Voogdt-Pruis HR, Beusmans GHM, Gorgels APM, Kester ADM, Van Ree JW. CVRM door een praktijkverpleegkundige is effectief. Huisarts Wet 2010;7:362-7.
Inleiding
Preventie van hart- en vaatziekten vindt voor een substantieel deel in de eerste lijn plaats. Volgens de NHG/CBOrichtlijn Cardiovasculair risicomanagement (CVRM) uit 2006 kunnen praktijkondersteuners huisartsen bijstaan bij de preventie van HVZ. Wij onderzochten de klinische effectiviteit van CVRM door praktijkverpleegkundigen bij hoogrisicopatiënten na één jaar follow-up en vergeleken deze met CVRM door huisartsen.
Methode
Het betrof een prospectief, pragmatisch en gerandomiseerd onderzoek met Zelen-onderzoeksopzet in zes gezondheidscentra in Limburg (25 huisartsen, 6 praktijkondersteuners).

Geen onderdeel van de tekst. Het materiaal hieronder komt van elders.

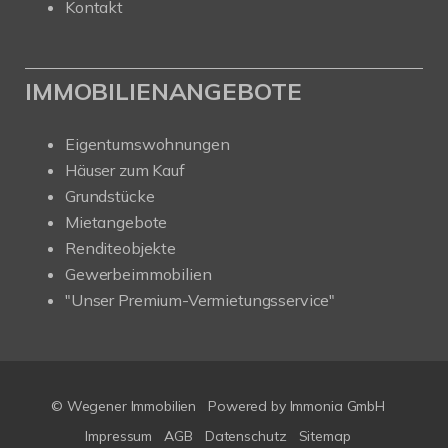
Kontakt
IMMOBILIENANGEBOTE
Eigentumswohnungen
Häuser zum Kauf
Grundstücke
Mietangebote
Renditeobjekte
Gewerbeimmobilien
"Unser Premium-Vermietungsservice"
© Wegener Immobilien
Powered by
Immonia GmbH
Impressum
AGB
Datenschutz
Sitemap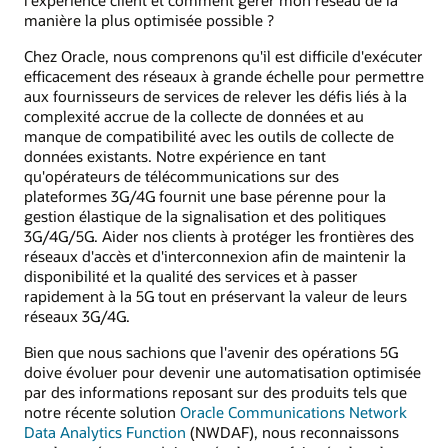
manière la plus optimisée possible ?
Chez Oracle, nous comprenons qu'il est difficile d'exécuter
efficacement des réseaux à grande échelle pour permettre
aux fournisseurs de services de relever les défis liés à la
complexité accrue de la collecte de données et au
manque de compatibilité avec les outils de collecte de
données existants. Notre expérience en tant
qu'opérateurs de télécommunications sur des
plateformes 3G/4G fournit une base pérenne pour la
gestion élastique de la signalisation et des politiques
3G/4G/5G. Aider nos clients à protéger les frontières des
réseaux d'accès et d'interconnexion afin de maintenir la
disponibilité et la qualité des services et à passer
rapidement à la 5G tout en préservant la valeur de leurs
réseaux 3G/4G.
Bien que nous sachions que l'avenir des opérations 5G
doive évoluer pour devenir une automatisation optimisée
par des informations reposant sur des produits tels que
notre récente solution
Oracle Communications Network
Data Analytics Function
(NWDAF), nous reconnaissons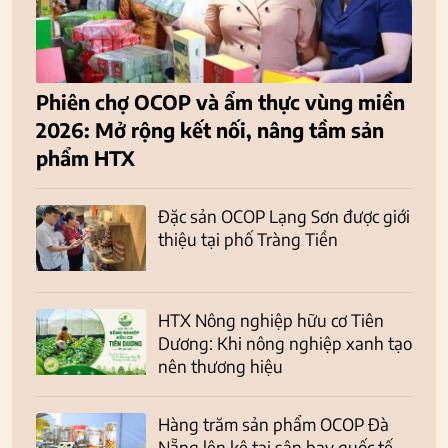
Phiên chợ OCOP và ẩm thực vùng miền
2026: Mở rộng kết nối, nâng tầm sản
phẩm HTX
Đặc sản OCOP Lạng Sơn được giới
thiệu tại phố Tràng Tiền
HTX Nông nghiệp hữu cơ Tiên
Dương: Khi nông nghiệp xanh tạo
nên thương hiệu
Hàng trăm sản phẩm OCOP Đà
Nẵng lên kệ tại sân bay quốc tế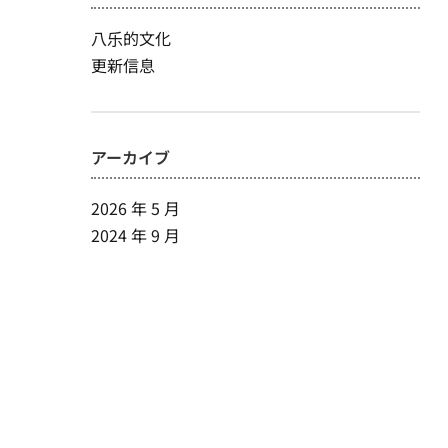
八乐的文化
更新信息
アーカイブ
2026 年 5 月
2024 年 9 月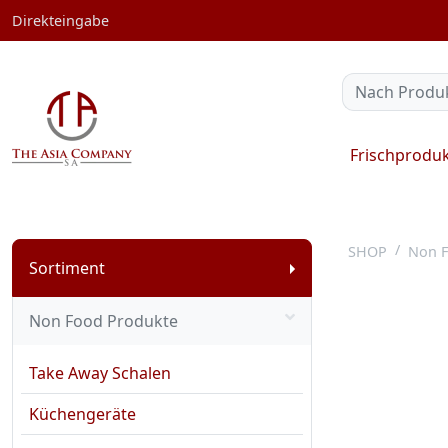
Direkteingabe
Frischprodu
SHOP
Non F
Sortiment
Non Food Produkte
Take Away Schalen
Küchengeräte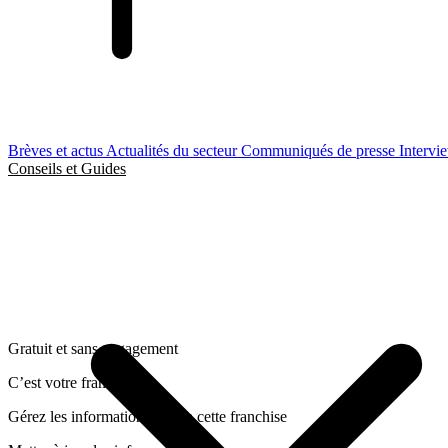
Brèves et actus
Actualités du secteur
Communiqués de presse
Intervi
Conseils et Guides
Gratuit et sans engagement
C’est votre franchise ?
Gérez les informations liées a cette franchise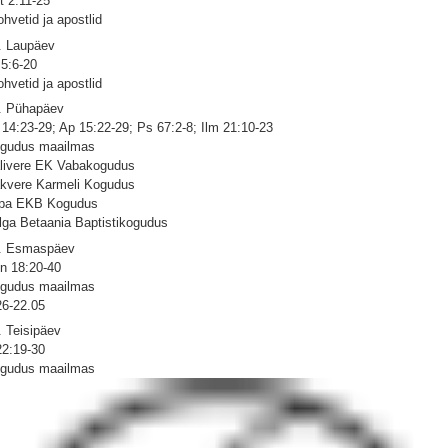
t 2:11-25
ohvetid ja apostlid
. Laupäev
 5:6-20
ohvetid ja apostlid
. Pühapäev
 14:23-29; Ap 15:22-29; Ps 67:2-8; Ilm 21:10-23
gudus maailmas
livere EK Vabakogudus
kvere Karmeli Kogudus
pa EKB Kogudus
lga Betaania Baptistikogudus
. Esmaspäev
n 18:20-40
gudus maailmas
26-22.05
. Teisipäev
 22:19-30
gudus maailmas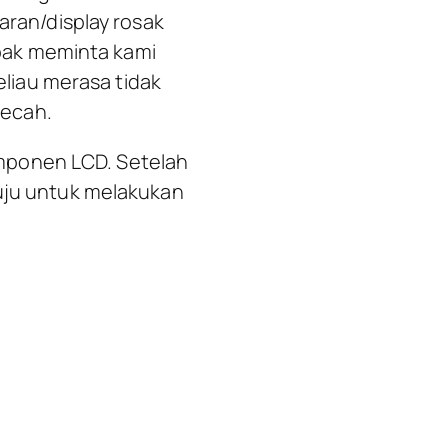
aran/display rosak
pak meminta kami
liau merasa tidak
pecah.
mponen LCD. Setelah
uju untuk melakukan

In maart 2006 wezen we 1626 patiënten met een potentieel hoog risico op hart- en vaatziekten toe aan de praktijkverpleegkundigengroep (n = 808) of de huisartsengroep (n = 818). In totaal voldeden 701 patiënten aan de onderzoekscriteria. Als protocol gebruikten we de Praktijkwijzer die bij de CVRM-richtlijn behoort. We maten de veranderingen na één jaar follow-up voor de volgende risicofactoren: lipiden, systolische bloeddruk, BMI en rookgedrag.
Resultaten
Na één jaar follow-up daalden de risicofactoren in de praktijkverpleegkundigengroep sterker dan in de huisartsengroep. In het analysemodel, waarin andere beïnvloedende factoren constant gehouden waren, vonden we alleen een significant verschil tussen de twee groepen voor totaal cholesterol (p = 0,01, tweezijdige toetsing).
Conclusie
Praktijkverpleegkundigen bereiken gelijke of betere resultaten dan huisartsen bij het uitvoeren van CVRM. Daarom is het zinvol om praktijkverpleegkundigen bij CVRM te betrekken.